The Versatort is a 5-foot-diameter, single-basket retort offering multi-mode and multi-agitation operation. The machine gives food personnel the chance to test projects in the laboratory environment before taking a product to the full-tilt production level.
Greg Jacob, vice president and general manager of Allpax, told FoodProductionDaily the Versatort meets the diverse needs of most food operations.
“We call it the Swiss Army knife—it’s an all-in-one machine,” he said. “Most of the large food producers have a little bit of everything; there are some steel cans, glass jars, soups in pouches—this machines covers all of those bases.”
The retort is geared toward food firms and contract packaging operations handling several different types of packages. Rotary agitation typically is suited for vertically oriented packaging like cans and jars; reciprocating agitation is more appropriate for horizontally oriented containers, such as pouches and bowls.

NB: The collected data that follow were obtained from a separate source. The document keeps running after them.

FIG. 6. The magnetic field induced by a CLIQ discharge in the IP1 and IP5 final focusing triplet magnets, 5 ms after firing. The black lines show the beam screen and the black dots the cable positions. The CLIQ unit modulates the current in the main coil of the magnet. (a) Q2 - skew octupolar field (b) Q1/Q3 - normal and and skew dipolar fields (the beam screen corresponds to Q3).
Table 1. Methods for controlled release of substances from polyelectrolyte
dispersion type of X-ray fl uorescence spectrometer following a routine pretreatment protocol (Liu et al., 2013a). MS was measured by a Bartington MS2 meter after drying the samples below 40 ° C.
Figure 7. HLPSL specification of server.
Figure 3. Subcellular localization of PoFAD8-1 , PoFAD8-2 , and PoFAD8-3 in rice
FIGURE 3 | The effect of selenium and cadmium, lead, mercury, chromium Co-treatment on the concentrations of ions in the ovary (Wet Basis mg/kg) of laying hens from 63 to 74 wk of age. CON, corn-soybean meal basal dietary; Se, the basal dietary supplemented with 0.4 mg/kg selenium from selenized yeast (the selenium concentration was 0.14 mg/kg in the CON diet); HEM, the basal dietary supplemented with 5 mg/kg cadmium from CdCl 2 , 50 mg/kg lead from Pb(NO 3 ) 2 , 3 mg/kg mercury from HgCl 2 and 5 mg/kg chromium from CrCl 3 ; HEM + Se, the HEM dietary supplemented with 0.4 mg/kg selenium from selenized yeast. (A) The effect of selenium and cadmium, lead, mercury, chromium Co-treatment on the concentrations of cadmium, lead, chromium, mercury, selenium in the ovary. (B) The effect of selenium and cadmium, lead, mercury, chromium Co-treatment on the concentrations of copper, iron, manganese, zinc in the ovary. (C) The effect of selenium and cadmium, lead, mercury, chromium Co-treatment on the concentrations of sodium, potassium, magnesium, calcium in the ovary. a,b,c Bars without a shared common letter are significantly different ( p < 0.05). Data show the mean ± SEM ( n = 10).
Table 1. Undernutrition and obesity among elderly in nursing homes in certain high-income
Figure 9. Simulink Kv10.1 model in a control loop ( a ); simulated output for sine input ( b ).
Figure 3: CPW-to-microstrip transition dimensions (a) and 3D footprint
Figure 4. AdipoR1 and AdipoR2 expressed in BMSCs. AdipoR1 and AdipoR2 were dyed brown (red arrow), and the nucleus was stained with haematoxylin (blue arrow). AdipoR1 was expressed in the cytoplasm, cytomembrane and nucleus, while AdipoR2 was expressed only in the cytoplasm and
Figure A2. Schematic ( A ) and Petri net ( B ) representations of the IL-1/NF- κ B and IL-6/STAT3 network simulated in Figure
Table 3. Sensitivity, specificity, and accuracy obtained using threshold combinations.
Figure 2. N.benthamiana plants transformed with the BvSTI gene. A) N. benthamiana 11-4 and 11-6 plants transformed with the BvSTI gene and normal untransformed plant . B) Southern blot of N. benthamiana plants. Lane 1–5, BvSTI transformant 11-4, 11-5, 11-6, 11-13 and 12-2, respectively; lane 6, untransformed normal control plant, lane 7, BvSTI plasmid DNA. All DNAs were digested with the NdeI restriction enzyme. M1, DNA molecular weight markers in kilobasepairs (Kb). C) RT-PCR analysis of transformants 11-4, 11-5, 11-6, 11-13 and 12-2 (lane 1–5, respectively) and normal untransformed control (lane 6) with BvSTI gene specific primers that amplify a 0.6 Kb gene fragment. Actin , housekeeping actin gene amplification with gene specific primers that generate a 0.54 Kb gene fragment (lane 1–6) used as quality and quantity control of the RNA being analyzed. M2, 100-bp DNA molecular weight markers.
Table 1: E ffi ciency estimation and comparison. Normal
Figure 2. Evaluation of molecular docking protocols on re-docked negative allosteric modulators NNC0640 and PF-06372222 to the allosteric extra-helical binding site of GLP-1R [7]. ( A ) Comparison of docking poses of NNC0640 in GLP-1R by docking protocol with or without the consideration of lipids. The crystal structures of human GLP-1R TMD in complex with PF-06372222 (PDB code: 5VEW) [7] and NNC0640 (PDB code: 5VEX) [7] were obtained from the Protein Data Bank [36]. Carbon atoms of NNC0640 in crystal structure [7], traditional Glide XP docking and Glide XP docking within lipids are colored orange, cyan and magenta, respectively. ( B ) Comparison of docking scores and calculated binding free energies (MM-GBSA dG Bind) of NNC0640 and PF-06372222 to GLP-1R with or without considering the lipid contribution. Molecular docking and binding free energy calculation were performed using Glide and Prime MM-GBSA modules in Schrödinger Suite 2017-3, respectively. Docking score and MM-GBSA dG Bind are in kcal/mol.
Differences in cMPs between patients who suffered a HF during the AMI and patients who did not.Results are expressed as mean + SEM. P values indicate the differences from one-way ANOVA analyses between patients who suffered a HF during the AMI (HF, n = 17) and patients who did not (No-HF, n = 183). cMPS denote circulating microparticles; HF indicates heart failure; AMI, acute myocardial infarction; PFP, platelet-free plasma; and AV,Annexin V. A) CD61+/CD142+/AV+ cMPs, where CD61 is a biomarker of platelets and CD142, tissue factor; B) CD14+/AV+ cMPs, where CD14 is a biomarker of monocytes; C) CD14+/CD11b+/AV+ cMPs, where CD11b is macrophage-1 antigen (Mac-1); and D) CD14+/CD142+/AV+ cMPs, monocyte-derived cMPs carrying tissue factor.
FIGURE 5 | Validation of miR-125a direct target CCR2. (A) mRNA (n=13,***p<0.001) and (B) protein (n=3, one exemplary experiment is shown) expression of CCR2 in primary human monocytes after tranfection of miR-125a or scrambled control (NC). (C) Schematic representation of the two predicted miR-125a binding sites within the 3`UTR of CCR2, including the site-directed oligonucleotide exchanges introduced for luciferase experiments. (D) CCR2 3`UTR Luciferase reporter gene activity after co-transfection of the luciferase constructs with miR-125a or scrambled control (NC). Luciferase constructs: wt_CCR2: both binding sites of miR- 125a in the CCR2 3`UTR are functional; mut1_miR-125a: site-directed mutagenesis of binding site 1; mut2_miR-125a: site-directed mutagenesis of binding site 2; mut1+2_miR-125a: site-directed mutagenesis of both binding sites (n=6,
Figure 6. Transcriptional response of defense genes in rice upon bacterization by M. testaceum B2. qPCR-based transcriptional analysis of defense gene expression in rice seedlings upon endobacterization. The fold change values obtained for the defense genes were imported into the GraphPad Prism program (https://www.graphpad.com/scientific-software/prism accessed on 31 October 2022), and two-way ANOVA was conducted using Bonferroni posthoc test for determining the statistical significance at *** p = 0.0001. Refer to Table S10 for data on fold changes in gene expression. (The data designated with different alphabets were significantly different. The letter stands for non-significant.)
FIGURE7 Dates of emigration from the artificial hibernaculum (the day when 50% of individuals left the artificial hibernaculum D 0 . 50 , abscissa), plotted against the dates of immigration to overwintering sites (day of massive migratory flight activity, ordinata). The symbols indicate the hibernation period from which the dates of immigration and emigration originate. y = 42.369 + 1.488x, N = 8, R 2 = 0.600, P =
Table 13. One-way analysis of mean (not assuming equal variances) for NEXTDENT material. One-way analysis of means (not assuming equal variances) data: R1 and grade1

Operators can run static processing on the Versatort; the machine also facilitates rotary agitation in a 32-inch cube basket, and reciprocating agitation in a 40-inch cube basket. The range of processing modes include saturated steam, water spray, water immersion, and steam-air.
Food processing operations frequently run R&D retort units, but much smaller than the Versatort. According to Jacob, the full-scale size of this retort can cut down on downtime and product waste.
“With small R&D machines, there’s always going to be significant tweaks when you take it from that scale, to full scale production,” he said. “There’s a lot of grief to go through—you have to run these big batches, make adjustments—the whole process gets very expensive.”
Jacob told FPD other features setting the Versatort apart are flexibility and simple changeover.
“It’s the first retort on a production-size scale that can change from rotary to reciprocating; that’s big,” he said. “Our team came up with some clever changeover parts, like special latching on the baskets to make them very friendly to the R&D lab; you don’t want to have to go through a three or four-hour changeover, with wrenches and tools.”
Jacob explained the basket in the Versatort is easy to remove and reposition. The rotary and reciprocating modules are mounted on carts that can be moved into position quickly, so the appropriate module can be bolted into place; the idea is to give personnel an ergonomic method to switch between the two and save laboratory floor space.